使用sequential构建网络,Sequential()函数的功能是将网络的层组合到一起
"""
def __init__(self, in_dim, n_hidden_1, n_hidden_2, out_dim):
super(Net, self).__init__()
self.layer1 = nn.Sequential(
nn.Linear(in_dim, n_hidden_1), nn.BatchNorm1d(n_hidden_1))
self.layer2 = nn.Sequential(
nn.Linear(n_hidden_1, n_hidden_2), nn.BatchNorm1d(n_hidden_2))
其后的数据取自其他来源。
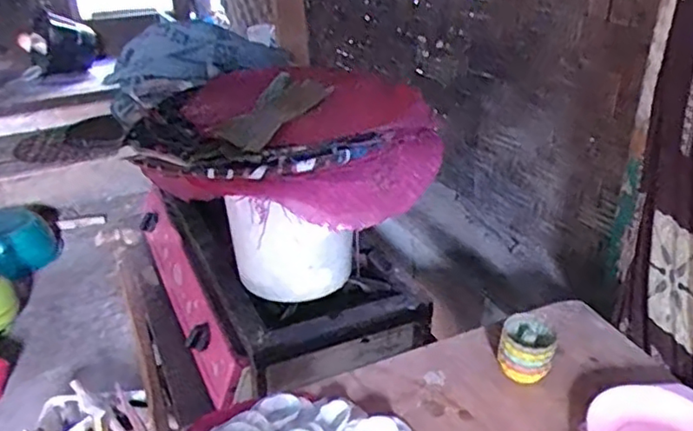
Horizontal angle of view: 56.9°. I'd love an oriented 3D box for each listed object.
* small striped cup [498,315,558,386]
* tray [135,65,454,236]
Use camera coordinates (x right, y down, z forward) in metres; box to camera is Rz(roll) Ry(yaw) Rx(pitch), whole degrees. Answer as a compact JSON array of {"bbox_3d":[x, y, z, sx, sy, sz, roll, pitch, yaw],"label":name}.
[{"bbox_3d":[0.218,0.165,0.776,0.063,0.065,0.067,10,31,18],"label":"small striped cup"},{"bbox_3d":[-0.075,-0.112,0.945,0.407,0.109,0.390,-1,28,1],"label":"tray"}]

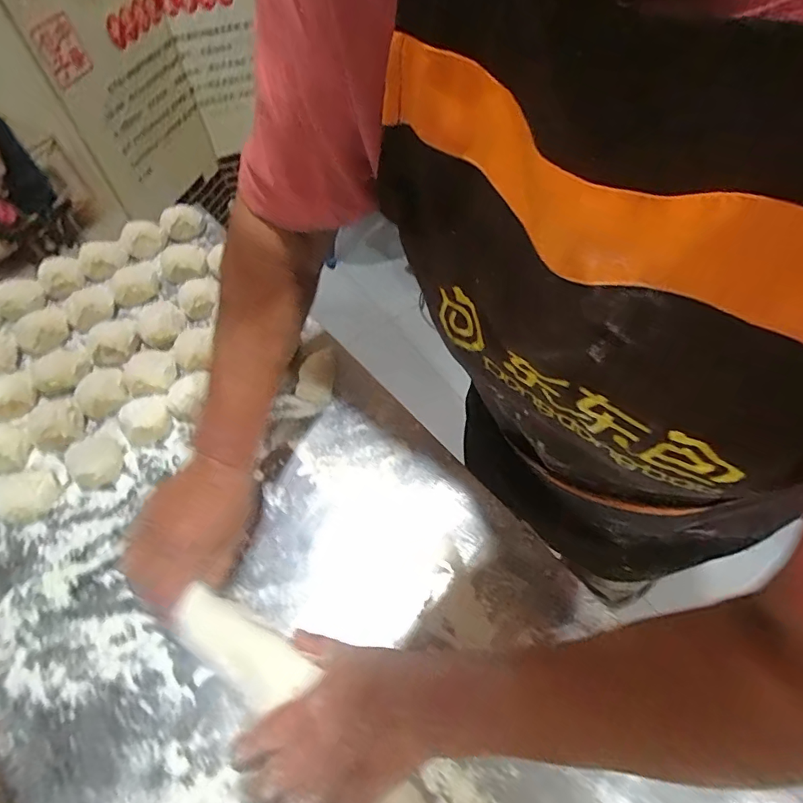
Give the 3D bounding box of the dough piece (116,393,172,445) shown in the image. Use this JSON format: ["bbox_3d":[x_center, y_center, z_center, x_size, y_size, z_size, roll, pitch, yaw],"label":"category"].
[{"bbox_3d":[-0.266,0.017,0.508,0.050,0.031,0.045,-36,63,-20],"label":"dough piece"}]

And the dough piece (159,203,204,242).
[{"bbox_3d":[-0.296,-0.243,0.663,0.055,0.028,0.043,-23,61,-12],"label":"dough piece"}]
self.layer3 = nn.Sequential(nn.Linear(n_hidden_2, out_dim))
def forward(self, x):
x = F.relu(self.layer1(x))
x = F.relu(self.layer2(x))
x = self.layer3(x)
return x
5.2 实例化网络
# 检测是否有可用的GPU,有则使用,否则使用CPU
print("GPU是否可用", torch.cuda.is_available())
device = torch.device("cuda:0" if torch.cuda.is_available() else "cpu")
# 实例化网络
model = Net(28 * 28, 300, 100, 10)
# 输出10维(10个数字)
model.to(device)
# 定义损失函数和优化器
criterion = nn.CrossEntropyLoss()
optimizer = optim.SGD(model.parameters(), lr=lr, momentum=momentum)
GPU是否可用 False
6. 训练模型
6.1 训练模型
# 开始训练
losses = []
acces = []
eval_losses = []
eval_acces = []
for epoch in range(num_epoches):
train_loss = 0
train_acc = 0
model.train()
# 动态修改参数学习率
if epoch % 5 == 0:
optimizer.param_groups[0]['lr'] *= 0.1
for img, label in train_loader:
img = img.to(device)
label = label.to(device)
img = img.view(img.size(0), -1) # 展成1维
# 前向传播
out = model(img) # 传入参数,自动执行forward函数
loss = criterion(out, label)
optimizer.zero_grad() # 梯度清零
# 反向传播
# 缺省情况下,梯度是累加的,在梯度反向传播之前,需要梯度清零
loss.backward()
optimizer.step() # 基于当前梯度,更新参数
# 记录误差
train_loss += loss.item()
# 计算分类的准确率
_, pred = out.max(1) # 找出张量out最大值对应索引作为预测值
num_correct = (pred == label).sum().item()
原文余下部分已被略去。